With their emphasis on history and rejection economics, National Conservatives have done nothing but resurrect the zombie economics of the German Historical School, which was socialist and the nemesis of the founder of Austrian economics, Carl Menger. Their allies in the West were the institutionalists such as Veblen. Mises battled with them, too. He wrote in chapter 10 of Theory and History,
“All brands of historicism — the German and the British historical schools of the social sciences, American institutionalism, the adepts of Sismondi, Le Play, and Veblen, and many kindred “unorthodox” sects — emphatically reject economics. […] Every historical report, no matter whether its theme is the conditions and events of a remote past or those of yesterday, is inevitably based on a definite kind of economic theory. The historicists do not eliminate economic reasoning from their treatises. While rejecting an economic doctrine they do not like, they resort in dealing with events to fallacious doctrines long since refuted by the economists.
“The theorems of economics, say the historicists, are void because they are the product of a priori reasoning. Only historical experience can lead to realistic economics. They fail to see that historical experience is always the experience of complex phenomena, of the joint effects brought about by the operation of a multiplicity of elements. […] Historical facts need to be interpreted on the ground of previously available theorems. They do not comment upon themselves.
“The antagonism between economics and historicism does not concern the historical facts. It concerns the interpretation of the facts.”

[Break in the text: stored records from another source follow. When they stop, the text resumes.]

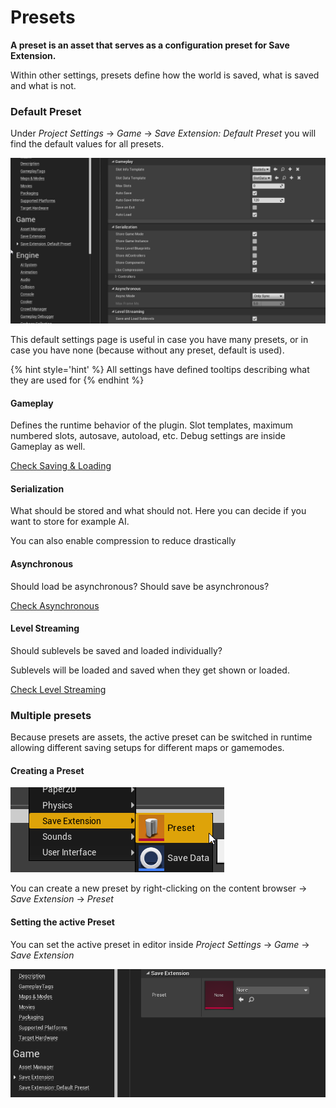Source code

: # Presets

**A preset is an asset that serves as a configuration preset for Save Extension.**

Within other settings, presets define how the world is saved, what is saved and what is not.

### Default Preset

Under *Project Settings* -> *Game* -> *Save Extension: Default Preset* you will find the default values for all presets.

![Default Preset](img/default_preset.png)

This default settings page is useful in case you have many presets, or in case you have none (because without any preset, default is used).

{% hint style='hint' %} All settings have defined tooltips describing what they are used for {% endhint %}

#### Gameplay

Defines the runtime behavior of the plugin. Slot templates,  maximum numbered slots, autosave, autoload, etc. Debug settings are inside Gameplay as well.

[Check Saving & Loading](saving&loading.md)

#### Serialization

What should be stored and what should not. Here you can decide if you want to store for example AI. 

You can also enable compression to reduce drastically 

#### Asynchronous

Should load be asynchronous? Should save be asynchronous?

[Check Asynchronous](asynchronous.md)

#### Level Streaming

Should sublevels be saved and loaded individually?

Sublevels will be loaded and saved when they get shown or loaded.

[Check Level Streaming](level-streaming.md)

### Multiple presets

Because presets are assets, the active preset can be switched in runtime allowing different saving setups for different maps or gamemodes.

#### Creating a Preset

![Creating a Preset](img\creating_preset.png)

You can create a new preset by right-clicking on the content browser -> *Save Extension* -> *Preset*

#### Setting the active Preset

You can set the active preset in editor inside *Project Settings* -> *Game* -> *Save Extension* 

![Active Preset](img\active_preset.png)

History is so complex and contradictory that any crackpot can find some evidence to support his beliefs with little effort. Marx did it. The historicists and institutionalists did it. Keynes did it. Now the National Conservatives are doing it. Every historian sifts the sands of history using their own economic theory as the sieve. National Conservatives deploy medieval/socialist economic theory to filter their history.
Good economic theory is empirical because it came from observing how millions of people have behaved over centuries. It describes economic reality as astronomy describes the motions of planets and quantum physics describes electrons and protons. Adam Smith explained how laissez-faire economic policies made the Dutch Republic the wealthiest and most powerful nation in the history of Europe. Dutch economic policy had come from the theologians of the University of Salamanca, Spain, of the 16th century. What became known as “mercantilism” was the attempt by intellectuals to explain the rise of the Dutch and the simultaneous decline of the mighty Spanish Empire. Smith corrected mercantile economics and the modern science of economics was born.
The first socialists in early 19th century France hated the economic science of their day, too. Hayek wrote their history in his Counter-revolution in Science. One of the chief signatures of socialism through its sad saga has been its denial of economic science. The German historical school attempted to roll back science too, championing their versions of history over empirical economic science.
The German historical school and the institutionalists were socialists, as Mises noted. Since National Conservatives follow the same principles, whether they acknowledge it or not, their policies can only lead to greater socialism.